About this exercise :: Return exactly the span of lines in the following data that opens with the line containing "(1,25 l), 1.000" and closes with the line containing "English version". Include nothing else.

═════ Supplied material ═════

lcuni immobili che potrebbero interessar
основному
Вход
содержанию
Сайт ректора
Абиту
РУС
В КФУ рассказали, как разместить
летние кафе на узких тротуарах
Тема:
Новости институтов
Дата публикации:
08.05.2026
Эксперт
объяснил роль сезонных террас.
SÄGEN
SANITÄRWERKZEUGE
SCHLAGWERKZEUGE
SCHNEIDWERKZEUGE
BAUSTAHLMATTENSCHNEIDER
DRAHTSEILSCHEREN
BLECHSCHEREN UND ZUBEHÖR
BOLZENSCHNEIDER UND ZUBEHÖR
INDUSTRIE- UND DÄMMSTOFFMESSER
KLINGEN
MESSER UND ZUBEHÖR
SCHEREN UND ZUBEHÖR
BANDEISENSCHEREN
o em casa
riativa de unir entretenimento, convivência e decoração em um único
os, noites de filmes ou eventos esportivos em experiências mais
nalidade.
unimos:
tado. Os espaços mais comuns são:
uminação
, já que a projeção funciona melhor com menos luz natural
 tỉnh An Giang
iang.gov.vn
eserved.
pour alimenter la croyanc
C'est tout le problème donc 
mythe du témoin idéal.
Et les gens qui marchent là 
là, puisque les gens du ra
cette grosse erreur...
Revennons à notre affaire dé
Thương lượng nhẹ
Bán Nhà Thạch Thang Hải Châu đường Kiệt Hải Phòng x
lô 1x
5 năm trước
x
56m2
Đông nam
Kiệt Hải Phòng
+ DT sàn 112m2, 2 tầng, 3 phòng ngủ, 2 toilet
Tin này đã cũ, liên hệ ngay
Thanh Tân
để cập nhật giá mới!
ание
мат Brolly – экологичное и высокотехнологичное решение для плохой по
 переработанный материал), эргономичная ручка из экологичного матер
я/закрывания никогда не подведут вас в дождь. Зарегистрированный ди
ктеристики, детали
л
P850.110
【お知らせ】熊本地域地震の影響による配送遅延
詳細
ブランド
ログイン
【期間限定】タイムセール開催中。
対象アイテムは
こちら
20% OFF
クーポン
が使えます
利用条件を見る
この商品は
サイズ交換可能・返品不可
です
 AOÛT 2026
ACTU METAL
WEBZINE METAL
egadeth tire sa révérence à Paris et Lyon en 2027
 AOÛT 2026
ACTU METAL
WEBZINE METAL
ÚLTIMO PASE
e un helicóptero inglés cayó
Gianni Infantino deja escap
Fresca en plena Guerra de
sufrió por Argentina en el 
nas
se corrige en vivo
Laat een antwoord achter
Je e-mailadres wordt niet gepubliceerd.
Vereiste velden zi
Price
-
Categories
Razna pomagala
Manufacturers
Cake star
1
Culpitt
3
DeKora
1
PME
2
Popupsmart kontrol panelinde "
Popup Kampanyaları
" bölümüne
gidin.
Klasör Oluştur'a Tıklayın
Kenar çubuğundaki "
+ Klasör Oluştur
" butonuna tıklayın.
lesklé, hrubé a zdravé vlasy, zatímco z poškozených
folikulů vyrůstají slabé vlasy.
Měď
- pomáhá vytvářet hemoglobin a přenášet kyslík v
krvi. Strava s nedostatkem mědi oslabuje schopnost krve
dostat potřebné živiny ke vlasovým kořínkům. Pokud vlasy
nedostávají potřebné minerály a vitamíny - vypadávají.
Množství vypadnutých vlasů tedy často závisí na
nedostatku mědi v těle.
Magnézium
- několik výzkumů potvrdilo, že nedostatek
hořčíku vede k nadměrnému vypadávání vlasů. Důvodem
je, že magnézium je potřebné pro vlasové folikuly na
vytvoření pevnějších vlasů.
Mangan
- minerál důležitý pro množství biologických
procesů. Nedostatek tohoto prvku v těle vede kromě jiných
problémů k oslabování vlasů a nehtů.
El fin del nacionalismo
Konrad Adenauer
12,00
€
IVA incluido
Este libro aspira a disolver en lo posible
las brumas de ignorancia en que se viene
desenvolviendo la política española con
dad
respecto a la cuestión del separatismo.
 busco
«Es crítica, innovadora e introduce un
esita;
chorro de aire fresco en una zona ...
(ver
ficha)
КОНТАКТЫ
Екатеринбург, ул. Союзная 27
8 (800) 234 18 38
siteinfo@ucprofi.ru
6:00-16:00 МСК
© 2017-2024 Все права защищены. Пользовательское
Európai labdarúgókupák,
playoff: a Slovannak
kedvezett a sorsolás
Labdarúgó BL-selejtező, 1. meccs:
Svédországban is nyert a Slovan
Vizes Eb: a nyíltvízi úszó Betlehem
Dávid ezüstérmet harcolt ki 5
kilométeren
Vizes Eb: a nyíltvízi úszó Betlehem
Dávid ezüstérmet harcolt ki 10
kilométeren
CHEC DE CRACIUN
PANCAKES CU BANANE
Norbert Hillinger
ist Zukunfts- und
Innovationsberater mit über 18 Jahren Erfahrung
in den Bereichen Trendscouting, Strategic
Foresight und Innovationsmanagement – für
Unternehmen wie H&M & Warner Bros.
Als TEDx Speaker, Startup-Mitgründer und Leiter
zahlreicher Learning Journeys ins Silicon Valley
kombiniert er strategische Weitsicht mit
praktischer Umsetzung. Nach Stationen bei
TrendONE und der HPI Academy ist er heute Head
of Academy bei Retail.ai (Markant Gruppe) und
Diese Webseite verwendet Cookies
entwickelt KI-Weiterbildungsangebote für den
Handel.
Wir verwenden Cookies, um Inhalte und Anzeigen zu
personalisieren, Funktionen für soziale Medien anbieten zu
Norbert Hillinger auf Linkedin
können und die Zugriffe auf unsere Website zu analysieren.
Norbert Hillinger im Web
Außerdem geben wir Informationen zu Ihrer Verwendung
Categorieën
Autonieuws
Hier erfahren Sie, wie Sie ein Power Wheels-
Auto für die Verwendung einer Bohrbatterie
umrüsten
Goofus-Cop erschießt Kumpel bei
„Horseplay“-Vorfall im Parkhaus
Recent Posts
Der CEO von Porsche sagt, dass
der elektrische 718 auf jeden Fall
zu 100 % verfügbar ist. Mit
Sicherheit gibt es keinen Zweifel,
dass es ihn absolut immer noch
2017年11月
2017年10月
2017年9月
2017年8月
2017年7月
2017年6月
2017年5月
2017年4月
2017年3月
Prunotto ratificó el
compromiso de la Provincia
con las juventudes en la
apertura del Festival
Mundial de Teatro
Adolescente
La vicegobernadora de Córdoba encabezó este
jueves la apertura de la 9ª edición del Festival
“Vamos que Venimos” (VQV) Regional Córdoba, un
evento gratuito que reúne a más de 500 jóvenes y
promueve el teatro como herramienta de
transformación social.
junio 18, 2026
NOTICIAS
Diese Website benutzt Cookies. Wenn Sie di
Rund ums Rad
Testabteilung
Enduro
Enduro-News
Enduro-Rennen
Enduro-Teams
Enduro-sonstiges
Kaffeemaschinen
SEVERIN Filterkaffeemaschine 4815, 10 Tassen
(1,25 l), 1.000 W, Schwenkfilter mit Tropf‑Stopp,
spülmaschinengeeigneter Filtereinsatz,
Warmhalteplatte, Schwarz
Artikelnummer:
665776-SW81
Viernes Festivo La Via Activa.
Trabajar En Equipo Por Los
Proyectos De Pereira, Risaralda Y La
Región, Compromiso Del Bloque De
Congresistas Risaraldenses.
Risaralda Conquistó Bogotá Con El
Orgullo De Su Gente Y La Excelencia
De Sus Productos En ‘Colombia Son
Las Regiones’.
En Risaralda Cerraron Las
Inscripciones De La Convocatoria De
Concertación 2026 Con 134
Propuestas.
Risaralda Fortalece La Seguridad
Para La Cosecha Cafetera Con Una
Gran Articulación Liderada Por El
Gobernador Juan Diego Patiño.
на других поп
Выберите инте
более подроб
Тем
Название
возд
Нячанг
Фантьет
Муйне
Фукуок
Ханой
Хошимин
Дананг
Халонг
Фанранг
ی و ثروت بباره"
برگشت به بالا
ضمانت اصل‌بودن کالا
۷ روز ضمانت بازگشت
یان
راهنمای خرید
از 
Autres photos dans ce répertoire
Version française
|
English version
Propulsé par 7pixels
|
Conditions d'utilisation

═════

Answer box ::
(1,25 l), 1.000 W, Schwenkfilter mit Tropf‑Stopp,
spülmaschinengeeigneter Filtereinsatz,
Warmhalteplatte, Schwarz
Artikelnummer:
665776-SW81
Viernes Festivo La Via Activa.
Trabajar En Equipo Por Los
Proyectos De Pereira, Risaralda Y La
Región, Compromiso Del Bloque De
Congresistas Risaraldenses.
Risaralda Conquistó Bogotá Con El
Orgullo De Su Gente Y La Excelencia
De Sus Productos En ‘Colombia Son
Las Regiones’.
En Risaralda Cerraron Las
Inscripciones De La Convocatoria De
Concertación 2026 Con 134
Propuestas.
Risaralda Fortalece La Seguridad
Para La Cosecha Cafetera Con Una
Gran Articulación Liderada Por El
Gobernador Juan Diego Patiño.
на других поп
Выберите инте
более подроб
Тем
Название
возд
Нячанг
Фантьет
Муйне
Фукуок
Ханой
Хошимин
Дананг
Халонг
Фанранг
ی و ثروت بباره"
برگشت به بالا
ضمانت اصل‌بودن کالا
۷ روز ضمانت بازگشت
یان
راهنمای خرید
از 
Autres photos dans ce répertoire
Version française
|
English version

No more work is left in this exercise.